YOUR OBJECTIVE =>
Leave out all images and set down the records exactly as given.

DATA FOR THE TASK =>
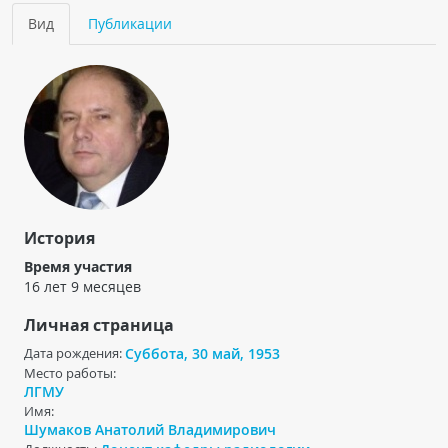
Чат RADIOMED
Вид
(активная
Публикации
Главные вкладки
вкладка)
ОБРАЗОВАНИЕ
Интерактивные задания
Презентации
Публикации
Видео
История
Журнал "Лучевая диагностика и терапия"
Время участия
16 лет 9 месяцев
Личная страница
Дата рождения:
Суббота, 30 май, 1953
Место работы:
ЛГМУ
Имя:
КНИЖНЫЙ МАГАЗИН
Шумаков Анатолий Владимирович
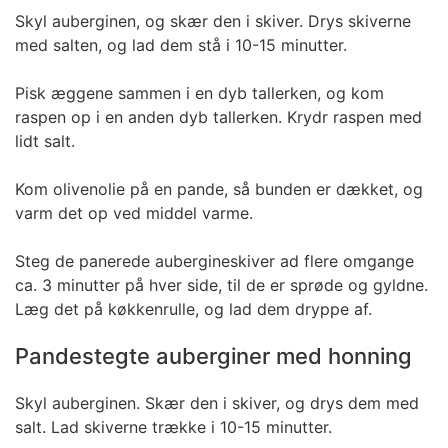
Skyl auberginen, og skær den i skiver. Drys skiverne
med salten, og lad dem stå i 10-15 minutter.
Pisk æggene sammen i en dyb tallerken, og kom
raspen op i en anden dyb tallerken. Krydr raspen med
lidt salt.
Kom olivenolie på en pande, så bunden er dækket, og
varm det op ved middel varme.
Steg de panerede aubergineskiver ad flere omgange
ca. 3 minutter på hver side, til de er sprøde og gyldne.
Læg det på køkkenrulle, og lad dem dryppe af.
Pandestegte auberginer med honning
Skyl auberginen. Skær den i skiver, og drys dem med
salt. Lad skiverne trække i 10-15 minutter.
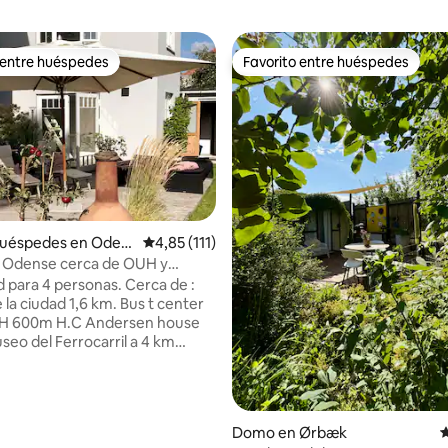
 entre huéspedes
Favorito entre huéspedes
 entre huéspedes
Favorito entre huéspedes
huéspedes en Oden
Calificación promedio: 4,85 de 5. 111 evaluac
4,85 (111)
 Odense cerca de OUH y
 camas
 para 4 personas. Cerca de :
la ciudad 1,6 km. Bus t center
 600m H.C Andersen house
seo del Ferrocarril a 4 km
estaurantes: Niro
ok, Chicago Burger, Mamas
 'Sushi, Indian Take Away.
mpo de aventura a
4,93 de 5. 366 evaluaciones
Domo en Ørbæk
C
aza infantil a 200 m Plaza de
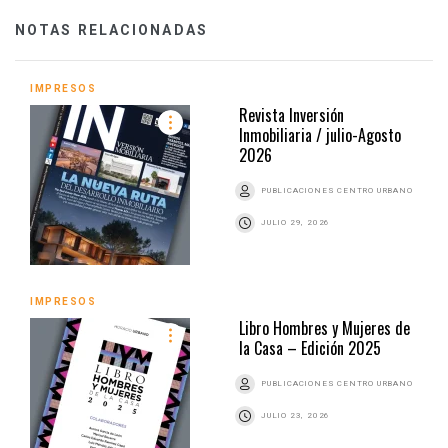
NOTAS RELACIONADAS
IMPRESOS
Revista Inversión
Inmobiliaria / julio-Agosto
2026
PUBLICACIONES CENTRO URBANO
JULIO 29, 2026
IMPRESOS
Libro Hombres y Mujeres de
la Casa – Edición 2025
PUBLICACIONES CENTRO URBANO
JULIO 23, 2026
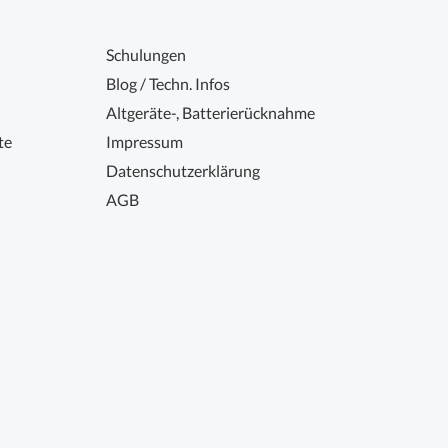
Schulungen
Blog / Techn. Infos
Altgeräte-, Batterierücknahme
te
Impressum
Datenschutzerklärung
AGB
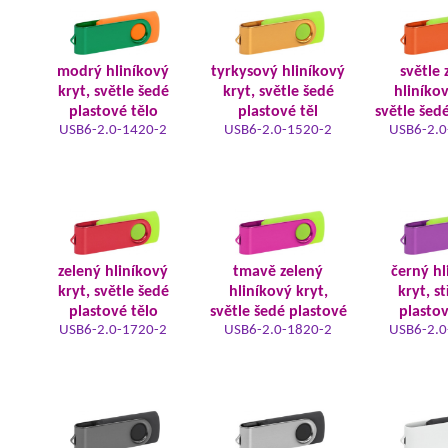
modrý hliníkový
tyrkysový hliníkový
světle 
kryt, světle šedé
kryt, světle šedé
hliníkov
plastové tělo
plastové těl
světle šed
USB6-2.0-1420-2
USB6-2.0-1520-2
USB6-2.0
zelený hliníkový
tmavě zelený
černý hl
kryt, světle šedé
hliníkový kryt,
kryt, s
plastové tělo
světle šedé plastové
plastov
USB6-2.0-1720-2
USB6-2.0-1820-2
USB6-2.0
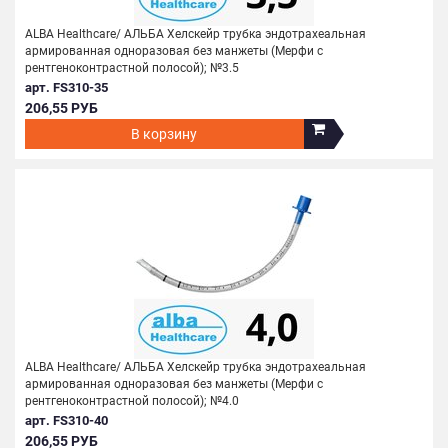
ALBA Healthcare/ АЛЬБА Хелскейр трубка эндотрахеальная
армированная одноразовая без манжеты (Мерфи с
рентгеноконтрастной полосой); №3.5
арт. FS310-35
206,55 РУБ
В корзину
ALBA Healthcare/ АЛЬБА Хелскейр трубка эндотрахеальная
армированная одноразовая без манжеты (Мерфи с
рентгеноконтрастной полосой); №4.0
арт. FS310-40
206,55 РУБ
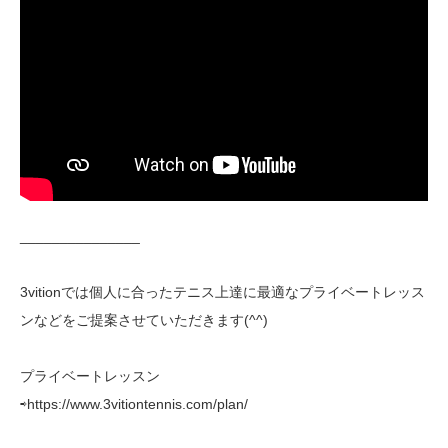
_______________
3vitionでは個人に合ったテニス上達に最適なプライベートレッス
ンなどをご提案させていただきます(^^)
プライベートレッスン
⇨https://www.3vitiontennis.com/plan/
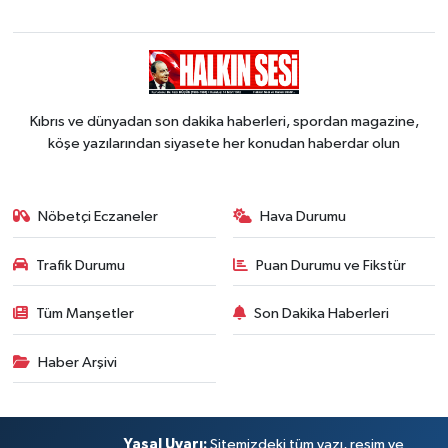
Kıbrıs ve dünyadan son dakika haberleri, spordan magazine,
köşe yazılarından siyasete her konudan haberdar olun
Nöbetçi Eczaneler
Hava Durumu
Trafik Durumu
Puan Durumu ve Fikstür
Tüm Manşetler
Son Dakika Haberleri
Haber Arşivi
Yasal Uyarı:
Sitemizdeki tüm yazı, resim ve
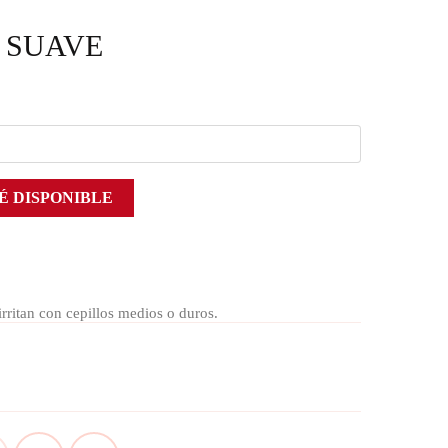
S SUAVE
É DISPONIBLE
irritan con cepillos medios o duros.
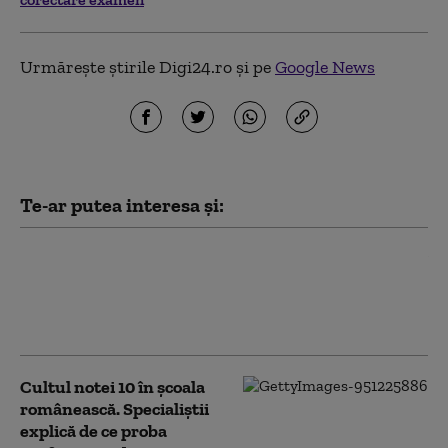
Urmărește știrile Digi24.ro și pe
Google News
Te-ar putea interesa și:
Un consilier local AUR a dat
pentru prima dată examenul
de BAC, la 39 de ani, și l-a picat:
„Mai trebuie pregătire”
Cultul notei 10 în școala
românească. Specialiștii
explică de ce proba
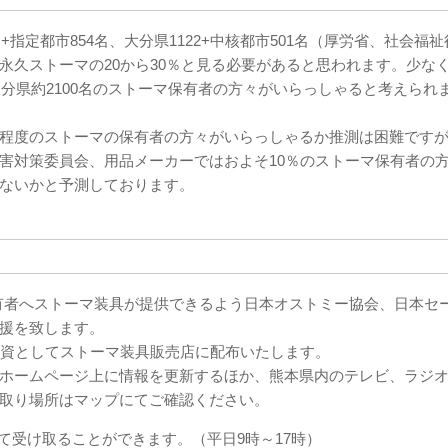
指定都市854名、大分県1122+中核都市501名（厚労省、社会福祉
永久ストーマの20から30％と見る必要があると思われます。少な
大分県約2100名のストーマ保有者の方々がいらっしゃると考えられ
程度のストーマの保有者の方々がいらっしゃるか推測は困難です
害対策委員会、用品メーカーではおよそ10％のストーマ保有者の
ないかと予測しております。
有者へストーマ装具が提供できるよう日本オストミー協会、日本セ
援を致します。
資としてストーマ装具販売店に配布いたします。
ホームページ上に情報を更新するほか、熊本県内のテレビ、ラジ
取り場所はマップにてご確認ください。
にて受け取ることができます。（平日9時～17時）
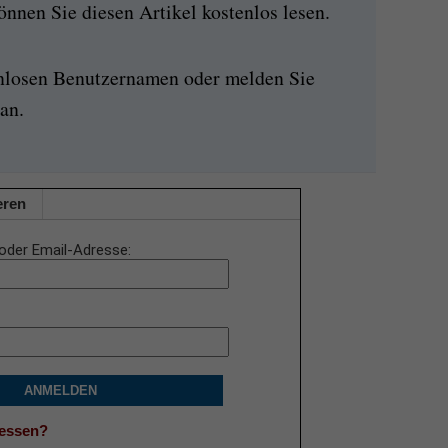
nen Sie diesen Artikel kostenlos lesen.
enlosen Benutzernamen oder melden Sie
an.
eren
oder Email-Adresse
ANMELDEN
gessen?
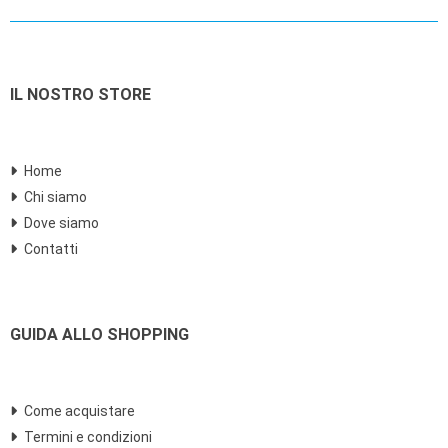
IL NOSTRO STORE
Home
Chi siamo
Dove siamo
Contatti
GUIDA ALLO SHOPPING
Come acquistare
Termini e condizioni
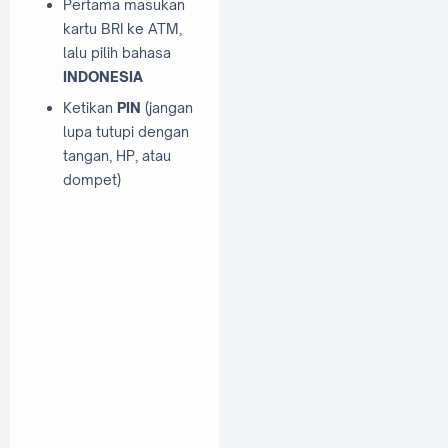
Pertama masukan
kartu BRI ke ATM,
lalu pilih bahasa
INDONESIA
Ketikan
PIN
(jangan
lupa tutupi dengan
tangan, HP, atau
dompet)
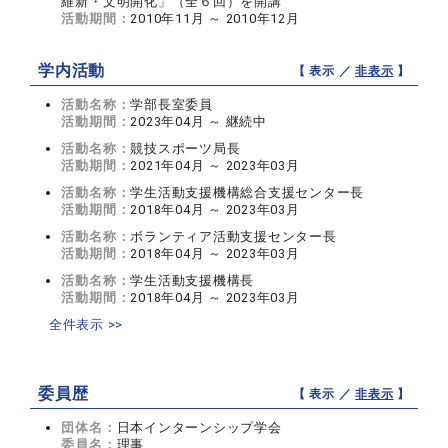
維新・文明開化」（全６回）を開講
活動期間：
2010年11月 ～ 2010年12月
学内活動
【 表示 ／
非表示
】
活動名称：
学部長室委員
活動期間：
2023年04月 ～ 継続中
活動名称：
競技スポーツ局長
活動期間：
2021年04月 ～ 2023年03月
活動名称：
学生活動支援機構総合支援センター長
活動期間：
2018年04月 ～ 2023年03月
活動名称：
ボランティア活動支援センター長
活動期間：
2018年04月 ～ 2023年03月
活動名称：
学生活動支援機構長
活動期間：
2018年04月 ～ 2023年03月
全件表示 >>
委員歴
【 表示 ／
非表示
】
団体名：
日本インターンシップ学会
委員名：
理事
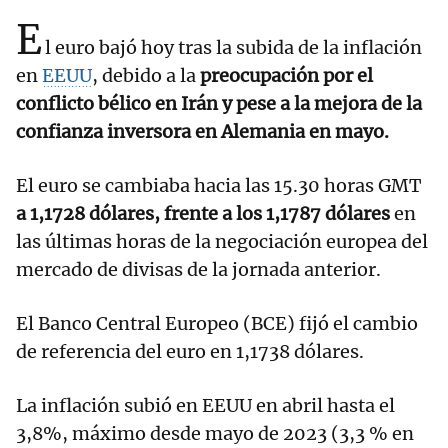
E
l euro bajó hoy tras la subida de la inflación
en
EEUU
, debido a la
preocupación por el
conflicto bélico en Irán y pese a la mejora de la
confianza inversora en Alemania en mayo.
El euro se cambiaba hacia las 15.30 horas GMT
a 1,1728 dólares, frente a los 1,1787 dólares
en
las últimas horas de la negociación europea del
mercado de divisas de la jornada anterior.
El Banco Central Europeo (BCE) fijó el cambio
de referencia del euro en 1,1738 dólares.
La inflación subió en EEUU en abril hasta el
3,8%, máximo desde mayo de 2023 (3,3 % en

SOLUTION TO THE EXERCISE =>
Чат RADIOMED
Вид
(активная
Публикации
Главные вкладки
вкладка)
ОБРАЗОВАНИЕ
Интерактивные задания
Презентации
Публикации
Видео
История
Журнал "Лучевая диагностика и терапия"
Время участия
16 лет 9 месяцев
Личная страница
Дата рождения:
Суббота, 30 май, 1953
Место работы:
ЛГМУ
Имя:
КНИЖНЫЙ МАГАЗИН
Шумаков Анатолий Владимирович
Skyl auberginen, og skær den i skiver. Drys skiverne
med salten, og lad dem stå i 10-15 minutter.
Pisk æggene sammen i en dyb tallerken, og kom
raspen op i en anden dyb tallerken. Krydr raspen med
lidt salt.
Kom olivenolie på en pande, så bunden er dækket, og
varm det op ved middel varme.
Steg de panerede aubergineskiver ad flere omgange
ca. 3 minutter på hver side, til de er sprøde og gyldne.
Læg det på køkkenrulle, og lad dem dryppe af.
Pandestegte auberginer med honning
Skyl auberginen. Skær den i skiver, og drys dem med
salt. Lad skiverne trække i 10-15 minutter.
 entre huéspedes
Favorito entre huéspedes
 entre huéspedes
Favorito entre huéspedes
huéspedes en Oden
Calificación promedio: 4,85 de 5. 111 evaluac
4,85 (111)
 Odense cerca de OUH y
 camas
 para 4 personas. Cerca de :
la ciudad 1,6 km. Bus t center
 600m H.C Andersen house
seo del Ferrocarril a 4 km
estaurantes: Niro
ok, Chicago Burger, Mamas
 'Sushi, Indian Take Away.
mpo de aventura a
4,93 de 5. 366 evaluaciones
Domo en Ørbæk
C
aza infantil a 200 m Plaza de
NOTAS RELACIONADAS
IMPRESOS
Revista Inversión
Inmobiliaria / julio-Agosto
2026
PUBLICACIONES CENTRO URBANO
JULIO 29, 2026
IMPRESOS
Libro Hombres y Mujeres de
la Casa – Edición 2025
PUBLICACIONES CENTRO URBANO
JULIO 23, 2026
Schulungen
Blog / Techn. Infos
Altgeräte-, Batterierücknahme
te
Impressum
Datenschutzerklärung
AGB
modrý hliníkový
tyrkysový hliníkový
světle 
kryt, světle šedé
kryt, světle šedé
hliníkov
plastové tělo
plastové těl
světle šed
USB6-2.0-1420-2
USB6-2.0-1520-2
USB6-2.0
zelený hliníkový
tmavě zelený
černý hl
kryt, světle šedé
hliníkový kryt,
kryt, s
plastové tělo
světle šedé plastové
plastov
USB6-2.0-1720-2
USB6-2.0-1820-2
USB6-2.0
ALBA Healthcare/ АЛЬБА Хелскейр трубка эндотрахеальная
армированная одноразовая без манжеты (Мерфи с
рентгеноконтрастной полосой); №3.5
арт. FS310-35
206,55 РУБ
В корзину
ALBA Healthcare/ АЛЬБА Хелскейр трубка эндотрахеальная
армированная одноразовая без манжеты (Мерфи с
рентгеноконтрастной полосой); №4.0
арт. FS310-40
206,55 РУБ
_______________
3vitionでは個人に合ったテニス上達に最適なプライベートレッス
ンなどをご提案させていただきます(^^)
プライベートレッスン
⇨https://www.3vitiontennis.com/plan/
Kıbrıs ve dünyadan son dakika haberleri, spordan magazine,
köşe yazılarından siyasete her konudan haberdar olun
Nöbetçi Eczaneler
Hava Durumu
Trafik Durumu
Puan Durumu ve Fikstür
Tüm Manşetler
Son Dakika Haberleri
Haber Arşivi
Yasal Uyarı:
Sitemizdeki tüm yazı, resim ve
S SUAVE
É DISPONIBLE
irritan con cepillos medios o duros.
Urmărește știrile Digi24.ro și pe
Google News
Te-ar putea interesa și:
Un consilier local AUR a dat
pentru prima dată examenul
de BAC, la 39 de ani, și l-a picat:
„Mai trebuie pregătire”
Cultul notei 10 în școala
românească. Specialiștii
explică de ce proba
指定都市854名、大分県1122+中核都市501名（厚労省、社会福祉
永久ストーマの20から30％と見る必要があると思われます。少な
大分県約2100名のストーマ保有者の方々がいらっしゃると考えられ
程度のストーマの保有者の方々がいらっしゃるか推測は困難です
害対策委員会、用品メーカーではおよそ10％のストーマ保有者の
ないかと予測しております。
有者へストーマ装具が提供できるよう日本オストミー協会、日本セ
援を致します。
資としてストーマ装具販売店に配布いたします。
ホームページ上に情報を更新するほか、熊本県内のテレビ、ラジ
取り場所はマップにてご確認ください。
にて受け取ることができます。（平日9時～17時）
nen Sie diesen Artikel kostenlos lesen.
enlosen Benutzernamen oder melden Sie
an.
eren
oder Email-Adresse
ANMELDEN
gessen?
IL NOSTRO STORE
Home
Chi siamo
Dove siamo
Contatti
GUIDA ALLO SHOPPING
Come acquistare
Termini e condizioni
Pertama masukan
kartu BRI ke ATM,
lalu pilih bahasa
INDONESIA
Ketikan
PIN
(jangan
lupa tutupi dengan
tangan, HP, atau
dompet)
維新・文明開化」（全６回）を開講
活動期間：
2010年11月 ～ 2010年12月
学内活動
【 表示 ／
非表示
】
活動名称：
学部長室委員
活動期間：
2023年04月 ～ 継続中
活動名称：
競技スポーツ局長
活動期間：
2021年04月 ～ 2023年03月
活動名称：
学生活動支援機構総合支援センター長
活動期間：
2018年04月 ～ 2023年03月
活動名称：
ボランティア活動支援センター長
活動期間：
2018年04月 ～ 2023年03月
活動名称：
学生活動支援機構長
活動期間：
2018年04月 ～ 2023年03月
全件表示 >>
委員歴
【 表示 ／
非表示
】
団体名：
日本インターンシップ学会
委員名：
理事
E
l euro bajó hoy tras la subida de la inflación
en
EEUU
, debido a la
preocupación por el
conflicto bélico en Irán y pese a la mejora de la
confianza inversora en Alemania en mayo.
El euro se cambiaba hacia las 15.30 horas GMT
a 1,1728 dólares, frente a los 1,1787 dólares
en
las últimas horas de la negociación europea del
mercado de divisas de la jornada anterior.
El Banco Central Europeo (BCE) fijó el cambio
de referencia del euro en 1,1738 dólares.
La inflación subió en EEUU en abril hasta el
3,8%, máximo desde mayo de 2023 (3,3 % en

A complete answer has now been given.